:: Required tasks ::
1. In the plow sale thread, why did Crampton25 post "Still for sale" when Crampton25 was not the seller?
2. In the plow sale thread, edit the part that opens with the words containing "At least you're" and closes with "your asking lol.", changing "season" to "winter".

:: Passage provided ::

— begin —

# Western MVP3 8.5ft with Snow Deflector



## UniqueTouch (Dec 25, 2013)

$5400


----------



## John_DeereGreen (Jan 2, 2011)

At least you're persistent.


----------



## UniqueTouch (Dec 25, 2013)

lol Wish the end of the season wasn't here. Should have sold it when I had a nice offer 3 weeks ago. ahaha oh well hopefully get something decent for it atleast or ill just have to keep it. But you know how it goes people offer half or a quarter what your asking lol.


----------



## John_DeereGreen (Jan 2, 2011)

Didn't someone on here offer you around 4500 for it last month?


----------



## UniqueTouch (Dec 25, 2013)

I don't know to be honest I was away for a couple weeks down south. That seems to be what everyone is willing to pay. We'll see what happens hopefully this gentleman who is coming this weekend will be interested and I am going to trade it for his older bobcat and add some cash to it. But anyway have a great day brother. god bless


----------



## Mr. Jon (Feb 24, 2010)

Still available?


----------



## Crampton25 (Oct 15, 2018)

Still for sale. Give me a call at(989) 941-1505


----------



## Mr. Jon (Feb 24, 2010)

Who is selling this, UniqueTouch or Crampton?
Where is it located?
Are you selling just the plow? Or the mount, wiring & controller as well?


----------



## Crampton25 (Oct 15, 2018)

Mr. Jon said:


> Who is selling this, UniqueTouch or Crampton?
> Where is it located?
> Are you selling just the plow? Or the mount, wiring & controller as well?


I meant to leave a question mark but I'm not selling it


----------

— end —

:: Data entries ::
— begin —

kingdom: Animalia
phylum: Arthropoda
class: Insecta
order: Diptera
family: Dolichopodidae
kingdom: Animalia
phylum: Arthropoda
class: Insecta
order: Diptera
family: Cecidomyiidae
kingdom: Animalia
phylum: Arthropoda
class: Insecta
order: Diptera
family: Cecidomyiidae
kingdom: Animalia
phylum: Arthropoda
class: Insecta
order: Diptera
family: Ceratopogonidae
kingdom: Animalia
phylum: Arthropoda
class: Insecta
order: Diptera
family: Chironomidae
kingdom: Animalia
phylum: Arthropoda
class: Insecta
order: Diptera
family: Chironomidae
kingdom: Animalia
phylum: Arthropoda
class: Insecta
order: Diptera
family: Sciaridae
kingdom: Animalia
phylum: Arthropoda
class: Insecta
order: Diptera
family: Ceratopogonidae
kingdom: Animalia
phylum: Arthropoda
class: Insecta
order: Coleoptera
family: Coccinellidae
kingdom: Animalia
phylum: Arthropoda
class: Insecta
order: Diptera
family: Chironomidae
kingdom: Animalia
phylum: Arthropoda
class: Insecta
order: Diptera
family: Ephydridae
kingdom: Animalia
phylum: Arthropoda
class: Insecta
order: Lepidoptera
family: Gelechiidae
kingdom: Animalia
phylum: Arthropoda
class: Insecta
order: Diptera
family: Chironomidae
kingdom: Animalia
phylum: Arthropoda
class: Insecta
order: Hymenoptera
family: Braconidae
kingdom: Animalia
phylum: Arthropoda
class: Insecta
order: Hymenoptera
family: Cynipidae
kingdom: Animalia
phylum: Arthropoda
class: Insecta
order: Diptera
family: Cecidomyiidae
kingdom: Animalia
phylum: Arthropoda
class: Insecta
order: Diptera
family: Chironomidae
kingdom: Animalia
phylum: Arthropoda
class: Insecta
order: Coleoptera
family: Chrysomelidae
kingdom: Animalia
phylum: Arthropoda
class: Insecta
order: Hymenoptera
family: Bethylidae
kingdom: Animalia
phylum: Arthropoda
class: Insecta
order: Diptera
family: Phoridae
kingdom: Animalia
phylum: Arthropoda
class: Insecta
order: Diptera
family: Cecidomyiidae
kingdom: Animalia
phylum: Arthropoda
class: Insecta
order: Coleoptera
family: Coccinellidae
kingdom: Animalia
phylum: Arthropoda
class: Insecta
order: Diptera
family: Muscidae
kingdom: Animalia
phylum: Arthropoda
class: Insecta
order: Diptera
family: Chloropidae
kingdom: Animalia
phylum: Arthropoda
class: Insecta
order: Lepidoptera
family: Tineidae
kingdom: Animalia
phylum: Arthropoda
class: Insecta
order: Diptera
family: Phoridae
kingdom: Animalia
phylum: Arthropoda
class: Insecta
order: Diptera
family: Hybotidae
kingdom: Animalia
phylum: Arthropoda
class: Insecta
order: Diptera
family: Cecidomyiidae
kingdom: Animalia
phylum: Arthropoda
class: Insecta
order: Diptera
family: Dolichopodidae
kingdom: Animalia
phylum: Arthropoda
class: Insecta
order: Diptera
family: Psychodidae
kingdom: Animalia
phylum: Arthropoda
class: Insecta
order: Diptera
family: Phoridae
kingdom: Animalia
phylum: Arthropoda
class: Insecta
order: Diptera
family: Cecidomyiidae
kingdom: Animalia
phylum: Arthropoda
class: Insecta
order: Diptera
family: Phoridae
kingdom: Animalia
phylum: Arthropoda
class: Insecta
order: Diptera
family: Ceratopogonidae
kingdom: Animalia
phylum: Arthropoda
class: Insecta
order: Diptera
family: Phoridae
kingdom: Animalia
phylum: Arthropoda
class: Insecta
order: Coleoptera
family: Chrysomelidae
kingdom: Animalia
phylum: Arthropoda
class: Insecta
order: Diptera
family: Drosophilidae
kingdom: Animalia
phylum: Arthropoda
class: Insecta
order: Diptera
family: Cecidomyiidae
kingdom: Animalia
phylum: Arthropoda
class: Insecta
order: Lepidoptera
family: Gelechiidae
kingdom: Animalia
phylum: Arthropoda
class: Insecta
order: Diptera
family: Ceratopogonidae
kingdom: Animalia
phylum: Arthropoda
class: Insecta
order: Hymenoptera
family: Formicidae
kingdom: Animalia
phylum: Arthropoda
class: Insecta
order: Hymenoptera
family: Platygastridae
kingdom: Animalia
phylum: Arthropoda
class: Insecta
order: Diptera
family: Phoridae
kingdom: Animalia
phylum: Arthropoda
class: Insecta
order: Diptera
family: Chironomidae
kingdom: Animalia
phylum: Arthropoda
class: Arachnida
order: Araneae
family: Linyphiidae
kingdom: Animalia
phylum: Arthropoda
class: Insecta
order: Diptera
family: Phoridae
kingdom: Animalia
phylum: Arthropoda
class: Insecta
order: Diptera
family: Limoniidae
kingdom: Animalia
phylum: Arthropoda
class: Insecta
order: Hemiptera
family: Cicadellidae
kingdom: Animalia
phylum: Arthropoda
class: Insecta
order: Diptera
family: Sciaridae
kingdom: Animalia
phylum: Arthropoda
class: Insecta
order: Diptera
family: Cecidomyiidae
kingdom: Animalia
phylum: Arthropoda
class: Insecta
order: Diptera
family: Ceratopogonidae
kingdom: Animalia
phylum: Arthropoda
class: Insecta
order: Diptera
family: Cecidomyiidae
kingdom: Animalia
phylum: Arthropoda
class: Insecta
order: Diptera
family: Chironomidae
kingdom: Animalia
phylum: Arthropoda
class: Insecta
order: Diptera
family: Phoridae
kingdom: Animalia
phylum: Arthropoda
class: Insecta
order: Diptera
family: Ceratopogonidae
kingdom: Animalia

— end —

:: Task-by-task outputs ::
1. Crampton25 meant to put a question mark on it, asking whether the plow was still for sale. Crampton25 is not selling it.

2.
At least you're persistent.


----------



## UniqueTouch (Dec 25, 2013)

lol Wish the end of the winter wasn't here. Should have sold it when I had a nice offer 3 weeks ago. ahaha oh well hopefully get something decent for it atleast or ill just have to keep it. But you know how it goes people offer half or a quarter what your asking lol.